Third Delegate to the Salvadoran Presidency
- In office July 1, 1977 – October 15, 1979

Personal details
- Born: Gabriel Oswaldo de Jesús Montenegro Gutiérrez October 15, 1925 Santa Ana, El Salvador
- Died: July 9, 2014 (aged 88) San Salvador, El Salvador.
- Spouse: Hilda Palomo Salazar
- Children: Five
- Parent(s): Gabriel Montenegro Soberón and Eva Gutiérrez
- Alma mater: Purdue University
- Profession: Chemist; Entrepreneur; Politician;

= Gabriel Montenegro Gutiérrez =

Salvadoran politician (1925–2014)

Gabriel Oswaldo de Jesús Montenegro Gutiérrez was a chemist, entrepreneur, and politician from El Salvador. He was also Secretary of the International Society of Naturopathic Physicians under Arthur Schramm (President), During the presidency of Carlos Humberto Romero He was fourth in line for the position of President of El Salvador.

==Early life and family==
Gabriel Montenegro Gutiérrez was born in Santa Ana, El Salvador to Gabriel Montenegro Soberón, a Guatemalan immigrant, and Eva Gutiérrez from Santa Ana, El Salvador.

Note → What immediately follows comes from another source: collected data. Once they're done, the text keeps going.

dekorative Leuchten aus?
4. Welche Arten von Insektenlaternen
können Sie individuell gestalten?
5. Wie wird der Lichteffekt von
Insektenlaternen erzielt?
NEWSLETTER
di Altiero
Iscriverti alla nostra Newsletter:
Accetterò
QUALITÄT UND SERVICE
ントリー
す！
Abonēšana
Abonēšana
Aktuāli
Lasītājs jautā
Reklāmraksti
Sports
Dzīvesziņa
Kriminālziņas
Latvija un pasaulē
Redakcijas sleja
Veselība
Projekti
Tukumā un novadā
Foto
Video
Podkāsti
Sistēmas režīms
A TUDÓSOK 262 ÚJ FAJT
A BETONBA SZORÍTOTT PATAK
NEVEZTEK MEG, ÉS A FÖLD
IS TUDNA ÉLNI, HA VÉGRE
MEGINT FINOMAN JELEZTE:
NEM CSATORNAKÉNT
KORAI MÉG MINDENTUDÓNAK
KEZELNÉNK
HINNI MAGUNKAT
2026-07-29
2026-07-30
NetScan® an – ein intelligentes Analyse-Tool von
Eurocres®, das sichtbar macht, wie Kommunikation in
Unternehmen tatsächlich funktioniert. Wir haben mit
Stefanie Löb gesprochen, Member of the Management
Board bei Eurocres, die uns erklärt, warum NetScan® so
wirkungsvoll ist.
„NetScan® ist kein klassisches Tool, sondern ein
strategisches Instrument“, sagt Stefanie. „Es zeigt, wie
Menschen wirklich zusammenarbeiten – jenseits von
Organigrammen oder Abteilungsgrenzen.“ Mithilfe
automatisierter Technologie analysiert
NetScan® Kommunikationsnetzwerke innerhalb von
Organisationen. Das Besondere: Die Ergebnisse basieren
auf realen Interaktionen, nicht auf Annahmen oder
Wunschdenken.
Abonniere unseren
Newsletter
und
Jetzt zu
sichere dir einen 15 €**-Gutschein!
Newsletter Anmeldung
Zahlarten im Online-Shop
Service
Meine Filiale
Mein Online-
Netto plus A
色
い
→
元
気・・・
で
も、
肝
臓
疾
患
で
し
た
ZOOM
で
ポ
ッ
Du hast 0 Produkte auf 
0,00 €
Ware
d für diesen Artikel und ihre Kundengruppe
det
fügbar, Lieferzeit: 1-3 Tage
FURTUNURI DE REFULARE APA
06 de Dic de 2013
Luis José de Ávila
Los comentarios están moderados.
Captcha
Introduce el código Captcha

He married Hilda Palomo Salazar, a Salvadoran socialite, daughter of Manuel Palomo Trabanino and María Elda Salazar Iraheta. The former was the eldest son of Dr. Manuel Palomo Cuellar, one of the founders of the Salvadoran Red Cruz, and Angela Trabanino González. Angela was the eldest daughter of José Antonio González Portillo, the mayor of Santa Tecla, El Salvador who served several terms. José Antonio was the right hand of his brother, Santiago González Portillo, President of El Salvador (15 April 1871 – 1 February 1876), and, the later, María Elda Salazar Iraheta, a first cousin of the famous Salvadoran artists Salarrue and Toño Salazar, since she was a daughter Estaban Salazar Angulo and Matilde Iraheta, a daughter of the Salvadoran War Hero, General Francisco Iraheta Larreta.

Gabriel and Hilda had five sons: Ricardo Francisco Javier, Gabriel Ernesto, Fernando Rafael, José Eduardo and, Raul Antonio.

==Education==
After completing his formative years in El Salvador, He continued his education in Purdue University.